Effect of Si-Based Anode Lithiation on Charging Characteristics of All-Solid-State Lithium-Ion Battery
Alexander S. Rudy,
Sergei V. Kurbatov,
Alexander A. Mironenko,
Victor V. Naumov,
Alexander M. Skundin,
Yulia S. Egorova
Affiliations
Alexander S. Rudy
Department of Nanotechnology in Electronics, Physical Faculty, P.G. Demidov Yaroslavl State University, Sovetskaya St., 14, 150003 Yaroslavl, Russia
Sergei V. Kurbatov
Department of Nanotechnology in Electronics, Physical Faculty, P.G. Demidov Yaroslavl State University, Sovetskaya St., 14, 150003 Yaroslavl, Russia
Alexander A. Mironenko
Department of Nanotechnology in Electronics, Physical Faculty, P.G. Demidov Yaroslavl State University, Sovetskaya St., 14, 150003 Yaroslavl, Russia
Victor V. Naumov
Department of Nanotechnology in Electronics, Physical Faculty, P.G. Demidov Yaroslavl State University, Sovetskaya St., 14, 150003 Yaroslavl, Russia
Alexander M. Skundin
Laboratory of Processes in Chemical Current Sources, Frumkin Institute of Physical Chemistry and Electrochemistry, 31, Leninskii prospect, 119071 Moscow, Russia
Yulia S. Egorova
Department of Nanotechnology in Electronics, Physical Faculty, P.G. Demidov Yaroslavl State University, Sovetskaya St., 14, 150003 Yaroslavl, Russia
The description of the design, manufacturing technology, and test results of thin-film solid-state lithium-ion batteries with a nanocomposite negative electrode Si@O@Al is given herein.
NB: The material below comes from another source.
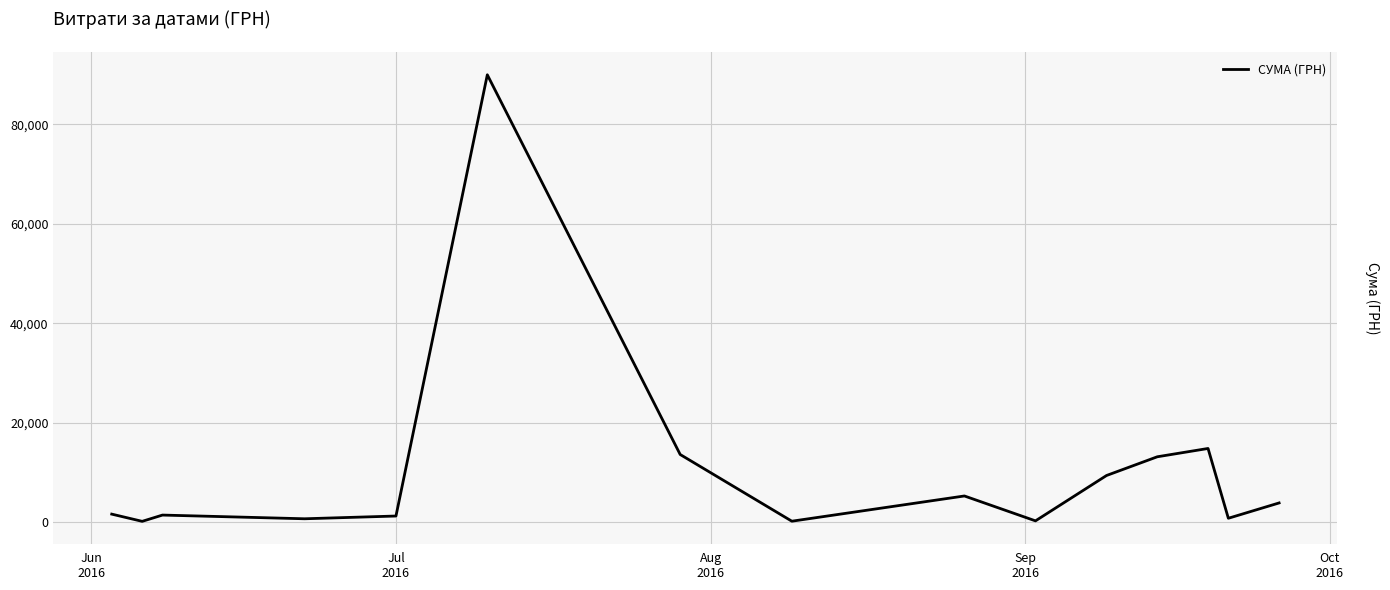

Is this an area chart (filled region under the line)?

No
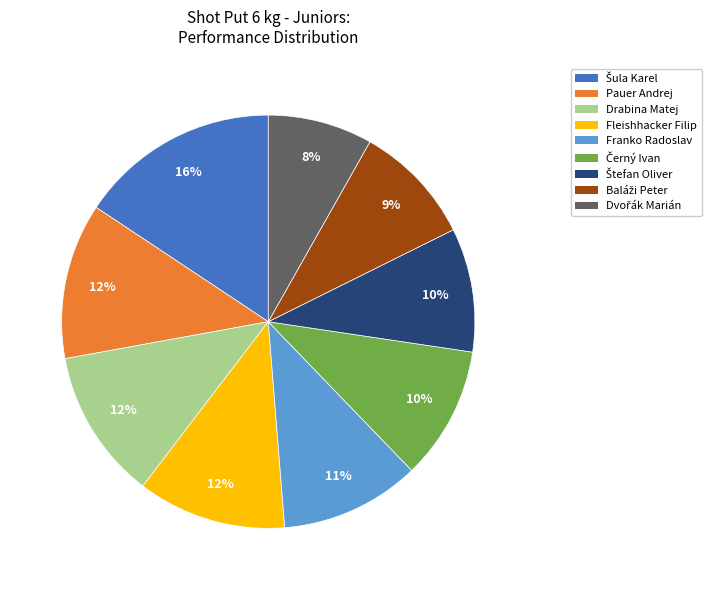

To the nearest percent, what is the average slice percentage?

11%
This electrochemical system features the hike on the charging curve plateau, which is interpreted as the change from I–V of the Ti-Si@O@Al contact. The latter is due to the change in the type of silicon conductivity during lithiation, as a result of which the ohmic metal-semiconductor contact proves to be biased in the reverse direction, and the charging current is maintained by minority charge carriers. It is shown that the current-conducting component Si@O@Al is formed by a solid solution a-Si(Al), which has a p-type conductivity. The change in the type of conductivity occurs as a result of silicon compensation through lithiation. It was found that Si@O@Al is nonlinear conductor, which can be considered as a percolation cluster formed by amorphous silicon nanoparticles and molecular clusters of silicon dioxide. The height of the Schottky barrier of the Ti|a-Si(Al) contact and the electron affinity of the a-Si(Al) solid solution were estimated.